▸ **YOUR TASK**
Please print nothing but the lines from the one with "right shoulder: (164, 122)" to the last line of the records below, and omit pictures.
+++ EXTRACTED DATA
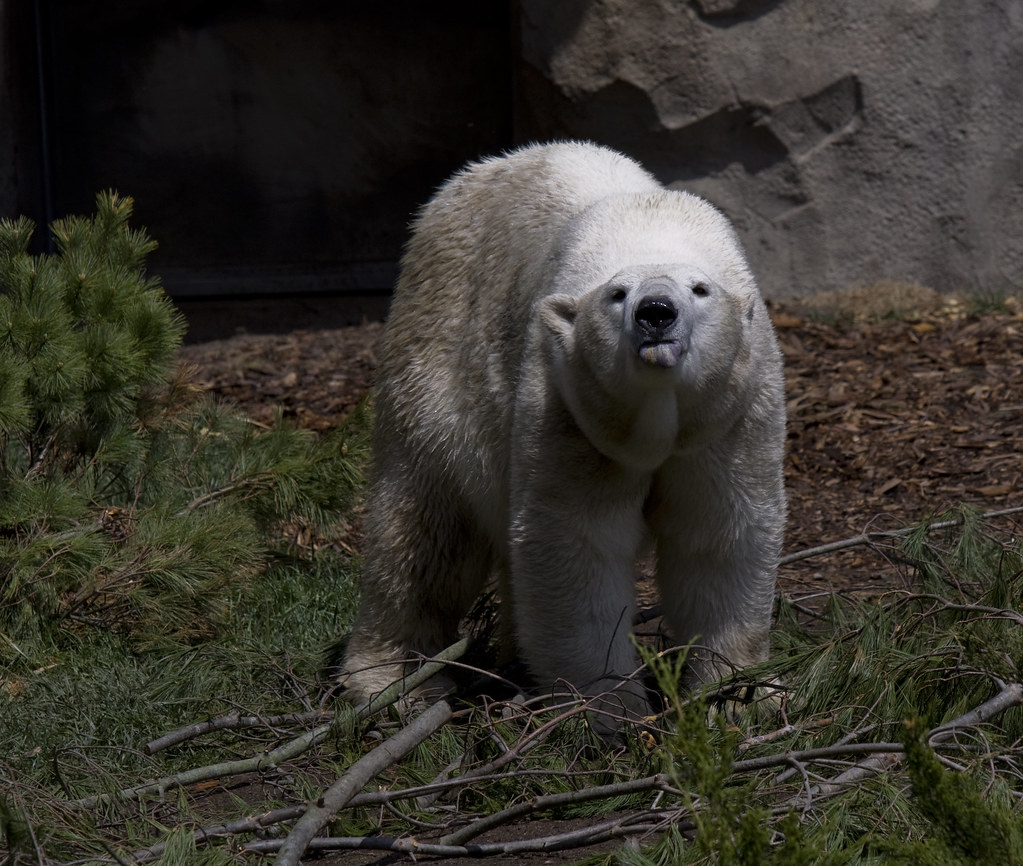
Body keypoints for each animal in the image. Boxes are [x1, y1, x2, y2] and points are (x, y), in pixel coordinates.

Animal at [339, 141, 786, 727]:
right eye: (618, 294)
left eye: (700, 289)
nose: (656, 312)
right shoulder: (563, 398)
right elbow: (575, 543)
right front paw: (608, 708)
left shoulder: (729, 417)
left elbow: (720, 534)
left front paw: (739, 697)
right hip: (434, 362)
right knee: (425, 529)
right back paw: (394, 681)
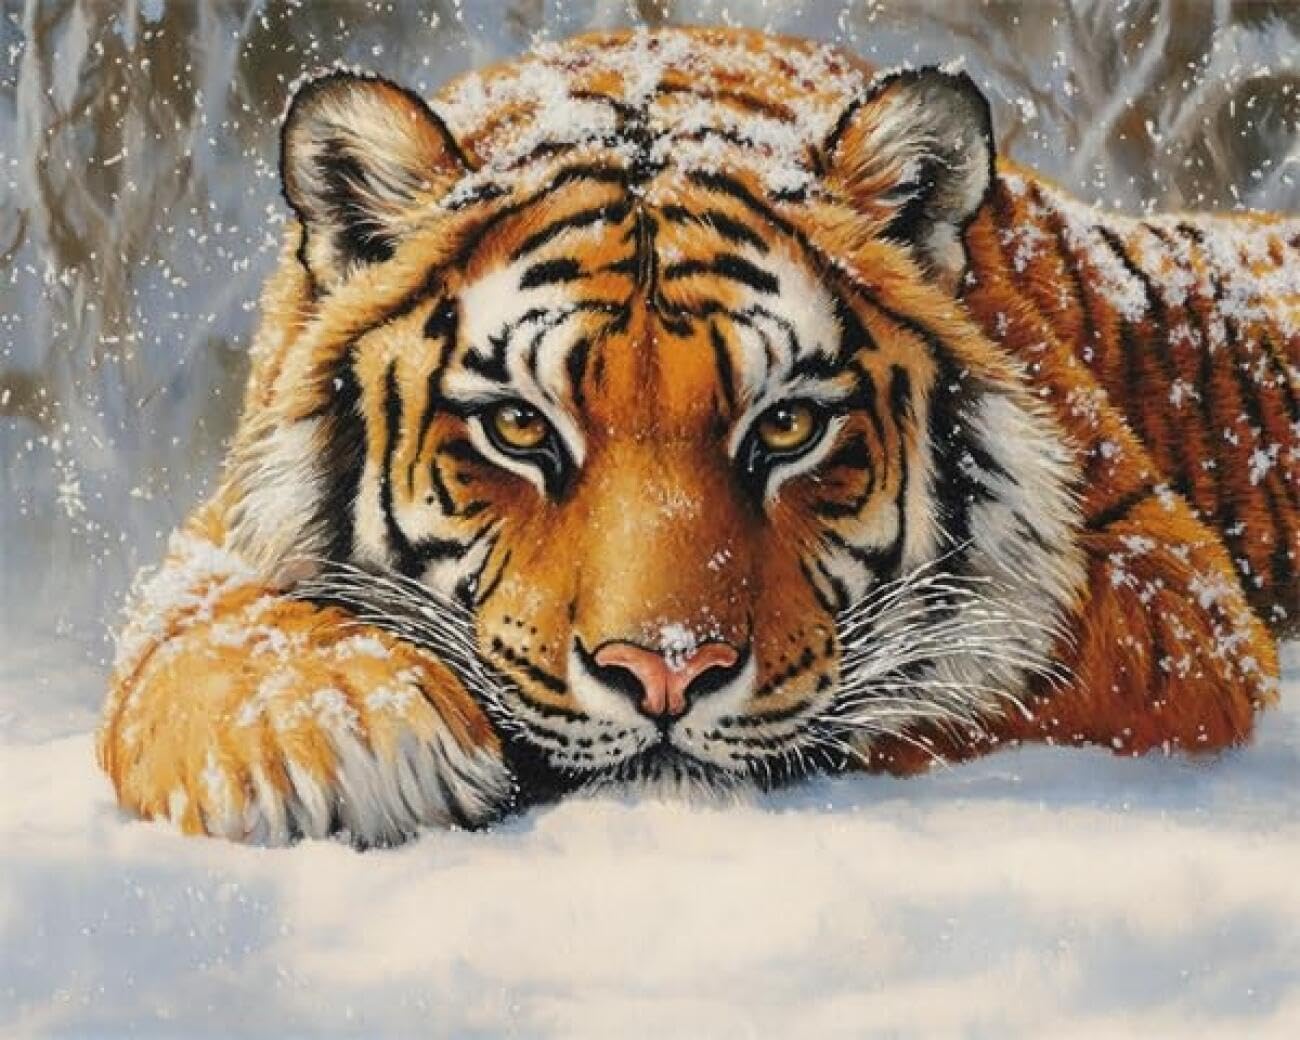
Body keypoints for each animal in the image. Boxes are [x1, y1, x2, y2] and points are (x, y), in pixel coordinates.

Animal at [97, 27, 1299, 846]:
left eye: (790, 425)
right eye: (520, 427)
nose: (667, 675)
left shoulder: (1165, 578)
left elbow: (979, 656)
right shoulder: (210, 548)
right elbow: (206, 636)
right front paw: (350, 733)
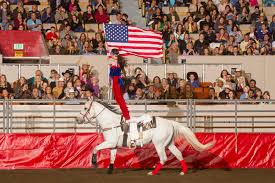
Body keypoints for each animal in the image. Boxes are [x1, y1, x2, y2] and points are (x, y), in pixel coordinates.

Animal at [76, 99, 217, 175]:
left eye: (85, 107)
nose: (77, 119)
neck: (112, 123)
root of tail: (170, 122)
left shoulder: (109, 143)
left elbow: (95, 148)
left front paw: (94, 163)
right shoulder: (113, 145)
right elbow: (112, 157)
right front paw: (109, 171)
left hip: (159, 144)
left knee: (163, 158)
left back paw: (153, 173)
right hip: (168, 143)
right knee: (178, 154)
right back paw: (183, 171)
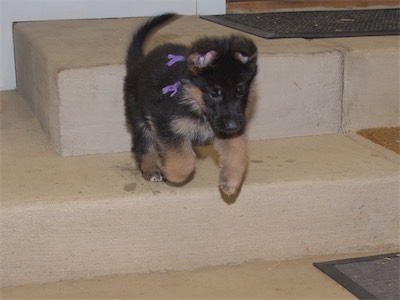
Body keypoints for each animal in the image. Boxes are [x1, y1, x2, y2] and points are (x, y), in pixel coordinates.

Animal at [123, 13, 258, 197]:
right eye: (214, 93)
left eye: (241, 91)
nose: (234, 126)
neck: (195, 102)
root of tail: (139, 63)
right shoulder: (164, 122)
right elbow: (184, 161)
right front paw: (171, 173)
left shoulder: (226, 128)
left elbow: (238, 152)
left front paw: (230, 181)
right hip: (137, 113)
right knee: (143, 144)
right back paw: (151, 168)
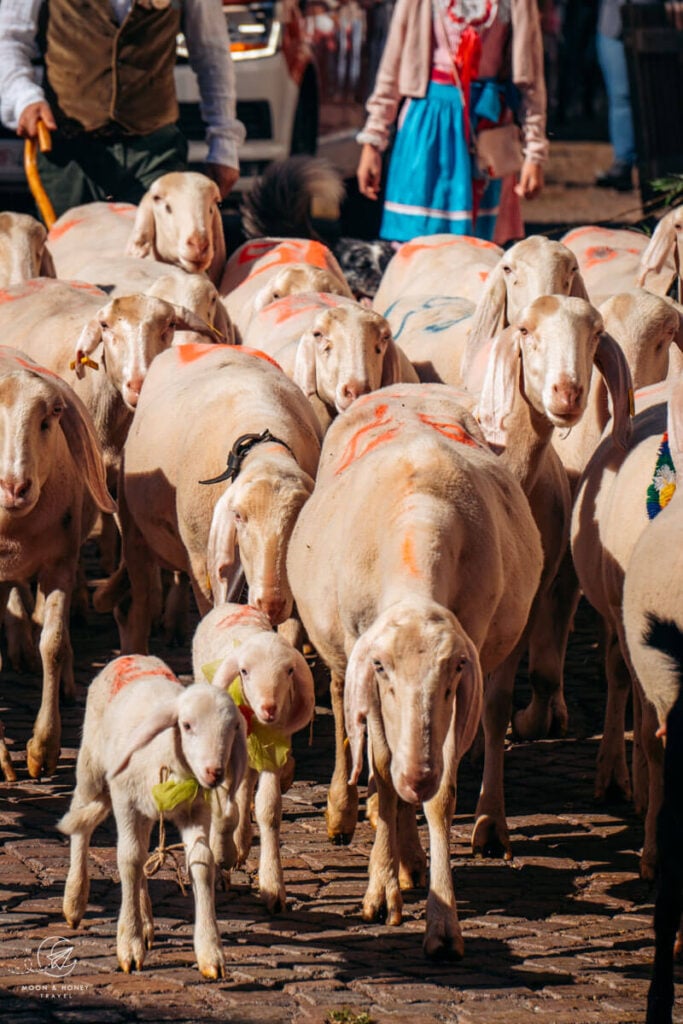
++++++
▸ **SOLUTION FOR THIS EXERCISE**
right shoulder: (164, 122)
right elbow: (184, 161)
right front paw: (171, 173)
left shoulder: (226, 128)
left elbow: (238, 152)
left front paw: (230, 181)
right hip: (137, 113)
right knee: (143, 144)
right back paw: (151, 168)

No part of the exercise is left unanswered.